■ REQUIRED ACTION
Rewrite only the lines from the first one through the line containing "emotionalsten, schrägsten, wichtigsten", changing "Quizmaster" to "Moderator" and keeping everything else the same.

■ RECORDS TO PROCESS
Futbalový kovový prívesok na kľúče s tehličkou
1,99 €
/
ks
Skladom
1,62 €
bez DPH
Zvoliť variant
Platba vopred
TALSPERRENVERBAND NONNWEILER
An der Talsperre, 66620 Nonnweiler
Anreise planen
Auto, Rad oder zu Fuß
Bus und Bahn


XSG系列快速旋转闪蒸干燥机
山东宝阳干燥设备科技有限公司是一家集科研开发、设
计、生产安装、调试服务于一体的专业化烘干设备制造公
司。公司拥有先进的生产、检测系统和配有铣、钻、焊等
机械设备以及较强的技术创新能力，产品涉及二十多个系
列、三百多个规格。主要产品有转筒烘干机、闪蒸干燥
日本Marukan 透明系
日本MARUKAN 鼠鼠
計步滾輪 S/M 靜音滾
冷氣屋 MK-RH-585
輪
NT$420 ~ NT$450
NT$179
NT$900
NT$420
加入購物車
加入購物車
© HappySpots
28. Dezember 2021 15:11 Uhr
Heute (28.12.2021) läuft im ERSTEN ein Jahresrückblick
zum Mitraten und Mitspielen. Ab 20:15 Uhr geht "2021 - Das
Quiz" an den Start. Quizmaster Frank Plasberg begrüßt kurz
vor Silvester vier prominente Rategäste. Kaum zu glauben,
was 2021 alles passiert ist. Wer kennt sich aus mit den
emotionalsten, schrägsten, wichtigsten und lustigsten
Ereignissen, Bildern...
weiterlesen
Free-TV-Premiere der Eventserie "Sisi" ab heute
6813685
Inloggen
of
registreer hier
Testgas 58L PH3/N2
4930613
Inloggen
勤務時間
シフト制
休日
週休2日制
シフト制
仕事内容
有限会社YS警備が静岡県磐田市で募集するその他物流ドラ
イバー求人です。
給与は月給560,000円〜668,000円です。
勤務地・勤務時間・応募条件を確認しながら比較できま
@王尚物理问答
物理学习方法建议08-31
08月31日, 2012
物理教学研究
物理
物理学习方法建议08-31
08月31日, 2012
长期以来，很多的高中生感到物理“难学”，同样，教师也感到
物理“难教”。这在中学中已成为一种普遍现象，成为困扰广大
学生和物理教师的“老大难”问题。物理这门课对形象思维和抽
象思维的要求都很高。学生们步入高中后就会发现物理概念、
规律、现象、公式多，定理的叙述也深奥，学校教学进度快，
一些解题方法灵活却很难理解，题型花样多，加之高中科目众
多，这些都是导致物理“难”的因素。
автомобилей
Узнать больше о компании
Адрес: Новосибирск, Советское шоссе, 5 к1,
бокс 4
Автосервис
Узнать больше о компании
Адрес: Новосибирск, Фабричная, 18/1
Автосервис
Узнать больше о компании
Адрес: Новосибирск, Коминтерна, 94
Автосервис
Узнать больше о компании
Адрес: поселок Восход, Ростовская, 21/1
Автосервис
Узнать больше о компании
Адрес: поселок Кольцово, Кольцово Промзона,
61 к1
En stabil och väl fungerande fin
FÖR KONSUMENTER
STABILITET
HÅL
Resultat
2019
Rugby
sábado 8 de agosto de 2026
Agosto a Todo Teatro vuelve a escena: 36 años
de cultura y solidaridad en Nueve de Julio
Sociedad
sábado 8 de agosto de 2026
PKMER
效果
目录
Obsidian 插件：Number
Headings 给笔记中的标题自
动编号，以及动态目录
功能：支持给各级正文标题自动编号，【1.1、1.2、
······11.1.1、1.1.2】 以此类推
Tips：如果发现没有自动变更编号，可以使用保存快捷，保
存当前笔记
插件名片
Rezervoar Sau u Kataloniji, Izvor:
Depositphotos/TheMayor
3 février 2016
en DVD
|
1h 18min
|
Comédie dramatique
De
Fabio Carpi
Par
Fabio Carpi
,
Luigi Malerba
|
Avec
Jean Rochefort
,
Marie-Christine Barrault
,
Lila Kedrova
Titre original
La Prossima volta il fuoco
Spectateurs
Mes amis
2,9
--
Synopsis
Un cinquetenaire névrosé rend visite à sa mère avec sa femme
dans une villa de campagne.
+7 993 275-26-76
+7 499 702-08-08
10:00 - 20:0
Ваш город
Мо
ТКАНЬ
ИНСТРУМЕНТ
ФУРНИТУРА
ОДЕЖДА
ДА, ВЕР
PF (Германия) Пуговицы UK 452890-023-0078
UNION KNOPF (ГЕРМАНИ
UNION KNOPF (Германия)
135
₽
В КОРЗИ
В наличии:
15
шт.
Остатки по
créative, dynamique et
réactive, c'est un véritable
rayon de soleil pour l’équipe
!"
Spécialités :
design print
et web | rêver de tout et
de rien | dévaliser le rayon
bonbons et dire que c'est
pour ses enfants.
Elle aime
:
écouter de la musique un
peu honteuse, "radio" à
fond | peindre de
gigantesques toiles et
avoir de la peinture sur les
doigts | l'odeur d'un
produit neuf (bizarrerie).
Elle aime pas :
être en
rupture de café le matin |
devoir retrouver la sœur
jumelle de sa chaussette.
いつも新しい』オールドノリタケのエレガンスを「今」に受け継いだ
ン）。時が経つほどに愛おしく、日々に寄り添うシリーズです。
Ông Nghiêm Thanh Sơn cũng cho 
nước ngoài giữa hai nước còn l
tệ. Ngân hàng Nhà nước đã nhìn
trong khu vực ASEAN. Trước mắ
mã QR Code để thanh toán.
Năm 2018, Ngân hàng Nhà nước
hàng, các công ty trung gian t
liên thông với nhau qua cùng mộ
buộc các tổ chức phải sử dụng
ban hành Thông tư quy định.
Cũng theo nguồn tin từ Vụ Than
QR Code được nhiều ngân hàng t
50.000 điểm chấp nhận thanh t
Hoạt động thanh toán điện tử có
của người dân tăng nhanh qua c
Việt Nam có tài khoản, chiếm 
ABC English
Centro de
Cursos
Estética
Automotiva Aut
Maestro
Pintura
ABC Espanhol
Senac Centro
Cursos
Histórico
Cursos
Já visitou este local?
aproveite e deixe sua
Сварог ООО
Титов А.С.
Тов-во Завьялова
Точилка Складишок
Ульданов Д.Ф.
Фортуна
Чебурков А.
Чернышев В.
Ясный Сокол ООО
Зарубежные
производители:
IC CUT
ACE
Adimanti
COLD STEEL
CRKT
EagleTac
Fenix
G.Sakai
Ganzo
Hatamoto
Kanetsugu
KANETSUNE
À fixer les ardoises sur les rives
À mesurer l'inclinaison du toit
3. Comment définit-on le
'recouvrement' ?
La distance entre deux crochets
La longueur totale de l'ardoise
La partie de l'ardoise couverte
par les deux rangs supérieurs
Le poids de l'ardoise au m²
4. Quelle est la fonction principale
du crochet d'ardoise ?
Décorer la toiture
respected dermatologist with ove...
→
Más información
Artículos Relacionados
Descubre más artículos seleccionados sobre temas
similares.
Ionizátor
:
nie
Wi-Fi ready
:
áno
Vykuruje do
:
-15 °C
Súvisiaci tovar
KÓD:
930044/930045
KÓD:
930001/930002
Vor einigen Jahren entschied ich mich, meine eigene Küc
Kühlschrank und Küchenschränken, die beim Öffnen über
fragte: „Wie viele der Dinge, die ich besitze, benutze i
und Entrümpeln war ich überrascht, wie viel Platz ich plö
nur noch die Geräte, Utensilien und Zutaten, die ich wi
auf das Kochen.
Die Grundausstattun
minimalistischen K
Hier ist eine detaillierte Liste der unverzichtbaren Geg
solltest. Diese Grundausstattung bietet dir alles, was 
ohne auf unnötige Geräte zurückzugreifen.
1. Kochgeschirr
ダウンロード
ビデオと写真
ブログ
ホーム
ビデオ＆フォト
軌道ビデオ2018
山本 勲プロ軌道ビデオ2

■ WRITTEN ANSWER
Futbalový kovový prívesok na kľúče s tehličkou
1,99 €
/
ks
Skladom
1,62 €
bez DPH
Zvoliť variant
Platba vopred
TALSPERRENVERBAND NONNWEILER
An der Talsperre, 66620 Nonnweiler
Anreise planen
Auto, Rad oder zu Fuß
Bus und Bahn


XSG系列快速旋转闪蒸干燥机
山东宝阳干燥设备科技有限公司是一家集科研开发、设
计、生产安装、调试服务于一体的专业化烘干设备制造公
司。公司拥有先进的生产、检测系统和配有铣、钻、焊等
机械设备以及较强的技术创新能力，产品涉及二十多个系
列、三百多个规格。主要产品有转筒烘干机、闪蒸干燥
日本Marukan 透明系
日本MARUKAN 鼠鼠
計步滾輪 S/M 靜音滾
冷氣屋 MK-RH-585
輪
NT$420 ~ NT$450
NT$179
NT$900
NT$420
加入購物車
加入購物車
© HappySpots
28. Dezember 2021 15:11 Uhr
Heute (28.12.2021) läuft im ERSTEN ein Jahresrückblick
zum Mitraten und Mitspielen. Ab 20:15 Uhr geht "2021 - Das
Quiz" an den Start. Moderator Frank Plasberg begrüßt kurz
vor Silvester vier prominente Rategäste. Kaum zu glauben,
was 2021 alles passiert ist. Wer kennt sich aus mit den
emotionalsten, schrägsten, wichtigsten und lustigsten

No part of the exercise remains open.